One of the key areas where Microsoft is pushing for more apps for Windows Phone is that of games. The improvements and additions to XNA Game Studio 4 are heavily Windows Phone 7 specific. We asked Coleman how he sees the games sector for Windows Phone 7 developing over the next year or two, and how important is it compared to standalone or corporate apps for the device.
“It’s very important, obviously. In all market places, games make up a large portion of what’s downloaded. We’re in a good position with the Xbox titles that are already live to develop an ecosystem. Games developers can use Xbox Live functionality such as points and rewards that take care of some of the heavy lifting for an independent game to become a success. We’re going to have some cool stories in the coming months on how games developers are working on the new platform. Looking forward, now that XNA has better support for Windows Phone 7, I think developers are going to get into designing cross platform experiences, where you might play a game on the phone that has a companion app on the Xbox, maybe related experiences on your laptop. It’s not going to be about simple replication, but about experiences tailored for the different form factors.”

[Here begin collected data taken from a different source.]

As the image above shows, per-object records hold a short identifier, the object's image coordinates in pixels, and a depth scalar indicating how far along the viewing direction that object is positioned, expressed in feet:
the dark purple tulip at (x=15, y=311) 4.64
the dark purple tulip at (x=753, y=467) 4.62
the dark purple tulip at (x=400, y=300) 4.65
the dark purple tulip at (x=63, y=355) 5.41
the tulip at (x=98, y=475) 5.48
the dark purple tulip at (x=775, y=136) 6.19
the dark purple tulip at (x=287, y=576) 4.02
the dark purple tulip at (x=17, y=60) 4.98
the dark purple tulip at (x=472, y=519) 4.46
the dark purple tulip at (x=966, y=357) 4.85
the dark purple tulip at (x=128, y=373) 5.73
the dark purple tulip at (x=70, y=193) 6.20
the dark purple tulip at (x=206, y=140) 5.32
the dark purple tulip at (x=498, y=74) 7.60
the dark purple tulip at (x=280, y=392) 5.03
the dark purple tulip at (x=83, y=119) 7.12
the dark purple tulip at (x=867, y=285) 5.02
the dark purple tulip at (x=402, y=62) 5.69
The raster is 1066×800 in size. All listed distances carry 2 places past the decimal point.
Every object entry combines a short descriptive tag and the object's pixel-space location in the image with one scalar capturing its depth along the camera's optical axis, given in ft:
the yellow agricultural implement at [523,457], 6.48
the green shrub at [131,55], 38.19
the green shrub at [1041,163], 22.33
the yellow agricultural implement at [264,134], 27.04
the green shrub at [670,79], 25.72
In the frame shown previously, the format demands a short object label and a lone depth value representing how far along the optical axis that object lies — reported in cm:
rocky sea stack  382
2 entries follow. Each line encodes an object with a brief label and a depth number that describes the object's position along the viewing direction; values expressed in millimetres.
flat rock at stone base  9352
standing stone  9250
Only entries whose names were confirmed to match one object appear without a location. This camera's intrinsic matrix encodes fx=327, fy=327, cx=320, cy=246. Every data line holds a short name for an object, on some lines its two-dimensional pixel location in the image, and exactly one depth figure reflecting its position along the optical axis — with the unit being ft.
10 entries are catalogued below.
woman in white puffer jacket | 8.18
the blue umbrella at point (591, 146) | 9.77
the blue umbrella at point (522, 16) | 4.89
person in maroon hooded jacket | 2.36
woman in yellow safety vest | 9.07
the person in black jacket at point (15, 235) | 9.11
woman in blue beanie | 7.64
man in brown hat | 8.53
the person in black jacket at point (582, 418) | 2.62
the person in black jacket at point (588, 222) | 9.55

Will Microsoft succeed in making Windows Phone 7 a real alternative to its rivals?
If it doesn’t, it won’t be for want of trying - its latest effort is to rent a large chunk of Times Square - see the video below:
So far it is arguable that WP7 just hasn't distinguished itself with users. It's just a phone. For developers it represents one of the easiest targets with Silverlight drag-and-drop development is trivial. With XNA game development couldn't be much easier. What is more remarkable is that the development environment is free to download and use. Microsoft might not think that $99 is a lot to pay to deploy to five phones but the sort of radical thinker that they really need may well not agree.
WP7 is the easiest platform to develop for but so far this hasn't translated itself into user appreciation. Perhaps there is a killer app just right for WP7 but perhaps not. More clearly there is a niche that WP7 could fit perfectly but Microsoft doesn't seem to see it - the WP7 the business phone. A good enterprise app deployment and management system could change every thing. After all Android has freedom but no control and iPhone has control but no freedom. Microsoft could do worse than setting WP7 free and put the means to control it in the hands of the user and the enterprise.